On an ink-spattered desk lay some books, including Lombroso's
"Degenerate Man" and "Criminal Woman." Kennedy glanced at them,
then at a crumpled manuscript that was stuck into a pigeonhole. It
was written in a trembling, cramped, foreign hand, evidently part
of a book, or an article.
"Oh, the wickedness of wealth!" it began. "While millions of the
poor toilers slave and starve and shiver, the slave-drivers of to-
day, like the slave-drivers of ancient Egypt, spend the money
wrung from the blood of the people in useless and worthless toys
of art while the people have no bread, in old books while the
people have no homes, in jewels while the people have no clothes.

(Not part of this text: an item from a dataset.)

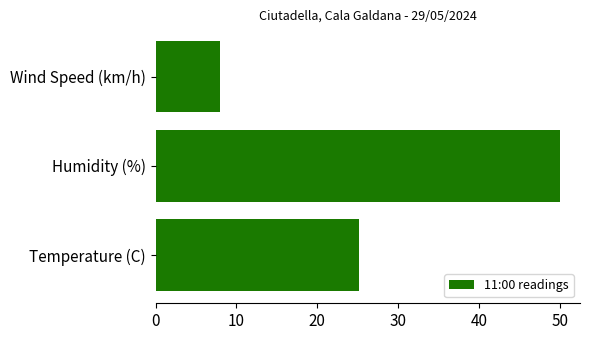

What is the greatest value displayed?

50.0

Thousands are spent on dead artists, but a dollar is grudged to a
living genius. Down with such art! I dedicate my life to righting
the wrongs of the proletariat. Vive l'anarchism!"

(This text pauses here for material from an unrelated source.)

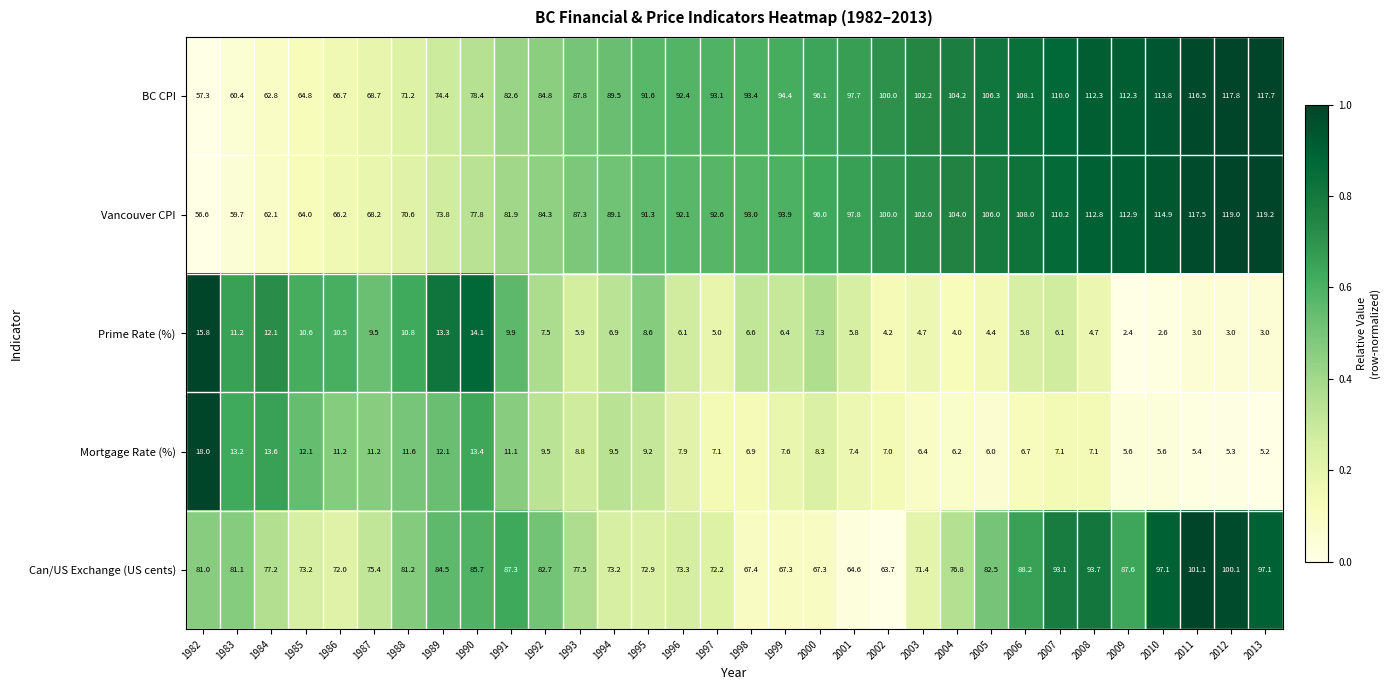

Which series has the largest total across all categories?

BC CPI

The thing was becoming more serious. But by far the most serious
discovery in the now deserted studio was a number of large glass
tubes in a corner, some broken, others not yet used and standing
in rows as if waiting to be filled. A bottle labelled "Sulphuric
Acid" stood at one end of a shelf, while at the other was a huge
jar full of black grains, next a bottle of chlorate of potash.

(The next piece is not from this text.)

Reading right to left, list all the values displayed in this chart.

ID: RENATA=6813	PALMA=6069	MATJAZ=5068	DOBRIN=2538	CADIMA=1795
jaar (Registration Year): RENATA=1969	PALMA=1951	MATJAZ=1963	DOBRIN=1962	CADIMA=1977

Kennedy took a few of the black grains and placed them on a metal
ash-tray. He lighted a match. There was a puff and a little cloud
of smoke.
"Ah," he exclaimed, "black gunpowder. Our absintheur was a bomb-
maker, an expert perhaps. Let me see. I imagine he was making an
explosive bomb, ingeniously contrived of five glass tubes. The
centre one, I venture, contained sulphuric acid and chlorate of
potash separated by a close-packed wad of cotton wool. Then the
two tubes on each side probably contained the powder, and perhaps
the outside tubes were filled with spirits of turpentine. When it
is placed in position, it is so arranged that the acid in the
center tube is uppermost and will thus gradually soak through the
cotton wool and cause great heat and an explosion by contact with
the potash. That would ignite the powder in the next tubes, and
that would scatter the blazing turpentine, causing a terrific
explosion and a widespread fire. With an imperative idea of
vengeance, such as that manuscript discloses, either for his own
wrongs as an artist or for the fancied wrongs of the people, what
may this absintheur not be planning now? He has disappeared, but
perhaps he may be more dangerous if found than if lost."